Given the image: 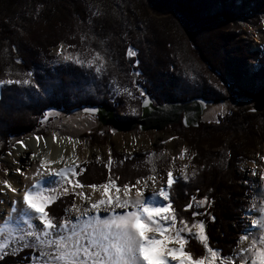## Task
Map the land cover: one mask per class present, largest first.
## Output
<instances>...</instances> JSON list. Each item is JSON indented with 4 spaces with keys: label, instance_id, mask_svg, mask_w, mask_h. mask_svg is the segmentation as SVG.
Wrapping results in <instances>:
<instances>
[{
    "label": "trees",
    "instance_id": "1",
    "mask_svg": "<svg viewBox=\"0 0 264 264\" xmlns=\"http://www.w3.org/2000/svg\"><path fill=\"white\" fill-rule=\"evenodd\" d=\"M258 13H264V0H0V79H29L41 86L39 91L23 85L0 88V156L7 152L12 139L39 126L45 108L74 111L88 107L85 92L89 90L95 92L90 103L100 104L103 97L102 105L114 110L105 88L81 76L84 70L77 66L44 67L32 72L41 55L59 43L75 45L82 51L106 47L112 61L105 82L111 80L110 86L137 93L140 86L155 104L193 97L226 101L264 88V48L250 51L229 27L230 23L237 27L238 20H253ZM81 35L90 39L82 42ZM129 46L138 52L132 59L140 61L136 69L140 76L129 74L132 59L124 55ZM17 59L22 63L17 64ZM247 60L259 64L251 78L244 70ZM140 98L133 104L136 116L121 122L137 119ZM217 121L199 122L196 127H184L181 122L172 125L188 151L196 153L190 161L196 175L187 183H176L171 199L177 214L189 221L190 211L183 212V206L191 196L207 195L214 200L209 211L216 221H207V216L197 219L206 221L210 244L227 256L245 222L248 190L239 184L233 169L245 145L221 147L220 139L230 135L231 141L248 140L247 146H252L257 123H264V111L233 109ZM112 156L117 161L122 159L114 152ZM136 163L135 157L125 159L114 175L121 181H132L140 173ZM78 167L85 169L77 177L83 184L104 182L108 172L95 161ZM209 188L213 189L210 193ZM70 201V195L61 196L51 206L52 213L59 218ZM188 250L197 258L206 253L193 238ZM5 264L17 262L8 258Z\"/></svg>",
    "mask_w": 264,
    "mask_h": 264
},
{
    "label": "snow or ice",
    "instance_id": "2",
    "mask_svg": "<svg viewBox=\"0 0 264 264\" xmlns=\"http://www.w3.org/2000/svg\"><path fill=\"white\" fill-rule=\"evenodd\" d=\"M88 39V36H80L82 42ZM67 47L74 48L75 45ZM64 49L65 45H57L56 63L64 66L72 64L84 70L81 76L90 77L105 88L109 100L117 98L115 102H118L121 95H132L126 88L111 87V80L105 82L107 69L112 61L106 47L103 50L86 49L87 59H82L79 53L73 55ZM12 51H16L14 46ZM124 55L132 59L138 52L129 46ZM15 62L22 63L20 59ZM139 63L138 59H132L133 71L130 75H141L136 71ZM28 75L32 76L33 73L29 72ZM12 85H23L37 91L41 88L34 80L0 79V87ZM137 91L142 100L141 107H150L151 97L140 86ZM85 96L89 106L84 110L96 113L104 102L103 97L100 104H92L90 101L95 98V92L89 90L85 92ZM52 110L45 108L42 122ZM131 112L135 114L136 109L132 108ZM183 122L187 125V118ZM53 140L55 141V134ZM15 144L26 147L22 140H16ZM187 151L185 147L180 148V159L185 158ZM31 156L35 157L36 153L33 152ZM195 156L196 153L192 152L187 159L191 161ZM130 158L131 154L126 157ZM259 159L264 161V156ZM59 163V160L46 162L41 157L31 175L16 168V173L25 181L23 185L16 186L11 178L0 182V264H5L8 258L17 264H206L204 256L197 258L188 250L190 238H194L206 252H210L217 264H234L237 259L239 264H264V225L258 226L257 219H252L251 224L259 227V234L245 232L239 235L238 250L234 248V255L225 256L222 249L210 244L206 221L197 219L207 216V221H216V216L209 211L214 203L213 199L207 195L200 198L191 196L183 206V212L190 211L191 221L177 214L171 199L172 188L179 181L187 183L190 177L195 178L196 175L195 169L191 173L185 172L187 165L181 167L178 176L169 168L166 179L161 178L158 187L155 175L138 178L134 184H118L120 178H113L111 175L110 154L108 163L103 165L108 171V178L100 184L81 183L77 177L85 169L75 163L59 168L51 166ZM5 175L8 176L7 169ZM251 175L256 176V171L253 170ZM258 180L260 192L256 194L261 196L258 215L264 217V167L259 171ZM245 183L248 184L249 181ZM85 188L91 189L87 195ZM196 191L199 192V189ZM212 191V188L208 189L209 193ZM69 195L73 197V202L57 218L52 213L51 206L61 196ZM4 197H8L7 202ZM77 197L79 203L76 202ZM157 200L159 202H153ZM244 243H247V247H244Z\"/></svg>",
    "mask_w": 264,
    "mask_h": 264
},
{
    "label": "rangeland",
    "instance_id": "3",
    "mask_svg": "<svg viewBox=\"0 0 264 264\" xmlns=\"http://www.w3.org/2000/svg\"><path fill=\"white\" fill-rule=\"evenodd\" d=\"M236 3H238V1ZM253 18V20H248L247 22L238 20L236 24L237 27L233 26V24L230 23L229 27L237 35L238 39H241L245 44L248 45L250 51H262L264 48V23H262V21H264V13H258ZM59 44L65 45L64 51L66 52H70L73 55L79 53L82 59L88 58V52L85 50L82 51L77 49L76 47L68 48L67 45L69 44L65 43ZM56 47L57 45L50 48L46 54L41 55L40 62L38 63V65H36V68L33 69L32 72L41 70L44 67L53 69L62 65L56 63ZM258 67V62L247 60L244 65L246 77L251 78ZM111 87L119 88L116 86ZM120 89L125 88L120 87ZM126 89L128 90V92L132 93L131 96L123 94L118 98V102H115L117 98L109 100L113 103L115 116L122 121H130L136 116V112L135 114H132L131 109L135 108V106L133 105L135 99L140 97L139 92H134L133 90H131V88ZM252 106L253 101L245 95L244 97L226 101L213 102L211 105L205 108L202 115L199 117L198 123L216 122L218 118L222 117L233 109H253ZM172 125H168L157 131H139L137 129H133L131 131L122 132L116 130L113 127L102 125L97 120L96 116L83 113L81 109L74 111L53 109L51 112H49L48 118L44 119L43 122L41 116L39 126H37L31 133L23 135L19 138L12 139L7 151L15 143L16 140L26 137L29 134H40L43 136L49 134L53 136L55 134V137L66 136L77 140V142L79 143V157H77L75 162L77 166L83 164L84 162L91 161H95L99 165L103 166L105 163H108L110 154L112 159L110 167L111 175L113 178L116 177V175H114V171L118 169L123 164V161L126 159V157L131 154V157H135L136 161H138V163H136L138 164L136 169L140 173L139 175L137 174L138 176L132 179V181H128V183L130 184H134L138 178L147 177L150 175H155L157 177L158 175L162 174L163 178L166 179V173L169 168L172 169L174 175L178 176L181 167L184 165H187V168L185 169L186 173H191L194 169L196 172V168L194 167V165L191 164V162L187 159V156L191 155V152L187 151L185 154V158L180 159L179 150L181 147L187 148V143L173 132ZM260 125L262 126L259 128ZM257 126L258 127H256L254 133L256 134V139L253 140L252 146L248 147V140L245 139L244 142L242 139L238 141L234 140V142L236 141L234 143L233 141H231L232 139H229L230 135L223 136L220 139L221 147L223 145L229 144L233 146H237L240 144L241 146L245 145L243 151L241 152V156H237L234 160L233 167L235 171L234 175L239 178V184L246 187L248 190L247 204L243 209L245 222L242 223L238 237L245 232L254 235L259 234V227H253L251 224V220L254 218L257 219L258 226L264 225V217L258 215L259 200L257 194L254 191V185L259 184V169H261V167H264V161H261L259 159L260 156H264V123H257ZM249 137L250 136L248 134L246 139H248ZM161 141H163L164 143H161ZM112 152L122 155V159L119 161L114 160L112 158ZM148 153H151L152 155L148 156ZM2 157L3 156L1 155L0 182H2L6 178H9V173L11 172V167L2 162ZM97 157H99L100 159L97 160ZM250 164H253L255 168L250 169ZM5 169H7L8 172L7 177L5 175ZM252 170L256 171V176L251 175L250 172ZM103 177L105 182L108 178V172ZM191 179L193 178L190 177L189 180ZM245 181H249V183L246 184ZM141 182L143 183V180ZM117 183L122 185L123 183H125V181H123V179L122 181L121 179H119ZM52 187H55V185H52ZM84 191L87 195V193L91 192V189L85 188ZM55 194L59 195V193ZM70 202H73L72 196ZM76 202L79 203L78 197L76 198ZM68 206L63 207V210ZM238 237L237 243L235 247L232 248L230 254L234 255L233 249L235 248L236 250H238L240 246ZM244 247H247V243H244ZM204 257L206 258V264H217V260L211 256L210 252H206ZM237 263L238 262L236 260L234 264Z\"/></svg>",
    "mask_w": 264,
    "mask_h": 264
},
{
    "label": "water",
    "instance_id": "4",
    "mask_svg": "<svg viewBox=\"0 0 264 264\" xmlns=\"http://www.w3.org/2000/svg\"><path fill=\"white\" fill-rule=\"evenodd\" d=\"M244 95L253 101L254 111H264V88L255 92H245ZM213 103V100L202 97H193L185 101H167L155 104L151 100V106L144 109L140 105V113L133 122H121L113 109L100 105L96 113L87 112L84 107L83 113L94 115L104 126H110L118 131L126 132L133 129L139 131L161 130L162 128L181 122L184 127H196L199 117L205 108ZM142 104V102H141ZM187 118V125L183 122Z\"/></svg>",
    "mask_w": 264,
    "mask_h": 264
},
{
    "label": "bare ground",
    "instance_id": "5",
    "mask_svg": "<svg viewBox=\"0 0 264 264\" xmlns=\"http://www.w3.org/2000/svg\"><path fill=\"white\" fill-rule=\"evenodd\" d=\"M41 137L42 139H40ZM19 140H22L26 145V147L22 148L14 143L13 145H15V147H13L12 145L10 149L2 157V162L6 163L11 167L9 178L13 180V183L16 184V186H20L25 183L23 177H21L19 173H16L15 170L17 167H19L21 171L26 172L28 175H31V173L35 170V167L38 165L39 159L41 157L44 158L46 162L59 160L60 161L59 164L51 165L52 167H57V168L72 165L73 163L76 162L77 157H79L78 156L79 143L74 138H70L66 136H57L55 137V141H54L53 136L51 134L46 136L40 134H29L26 137H23ZM9 152H11V155H8ZM33 152L36 153L35 157L31 156ZM27 157H31V158H27ZM15 161H19V163H16ZM249 167L250 169L255 168L253 164H250ZM161 178H163L162 174L157 176L158 187ZM149 184H151V182H149ZM254 191L255 193L260 192V189L257 187V184L254 185ZM8 196L10 197L11 193H9ZM257 196H258V200L260 201L261 196L258 194ZM4 200L5 202H7L8 197H4ZM153 202L155 203L158 201H153ZM6 211L7 208H5V212ZM5 230H7V228H5ZM237 262H238L237 264H239L238 259Z\"/></svg>",
    "mask_w": 264,
    "mask_h": 264
}]
</instances>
++++
**WHAT YOU HAVE TO DO**
Extract every line from the records above that contains the string "instances".

**REPLY**
<instances>...</instances> JSON list. Each item is JSON indented with 4 spaces with keys: label, instance_id, mask_svg, mask_w, mask_h. mask_svg is the segmentation as SVG.
Wrapping results in <instances>:
<instances>
</instances>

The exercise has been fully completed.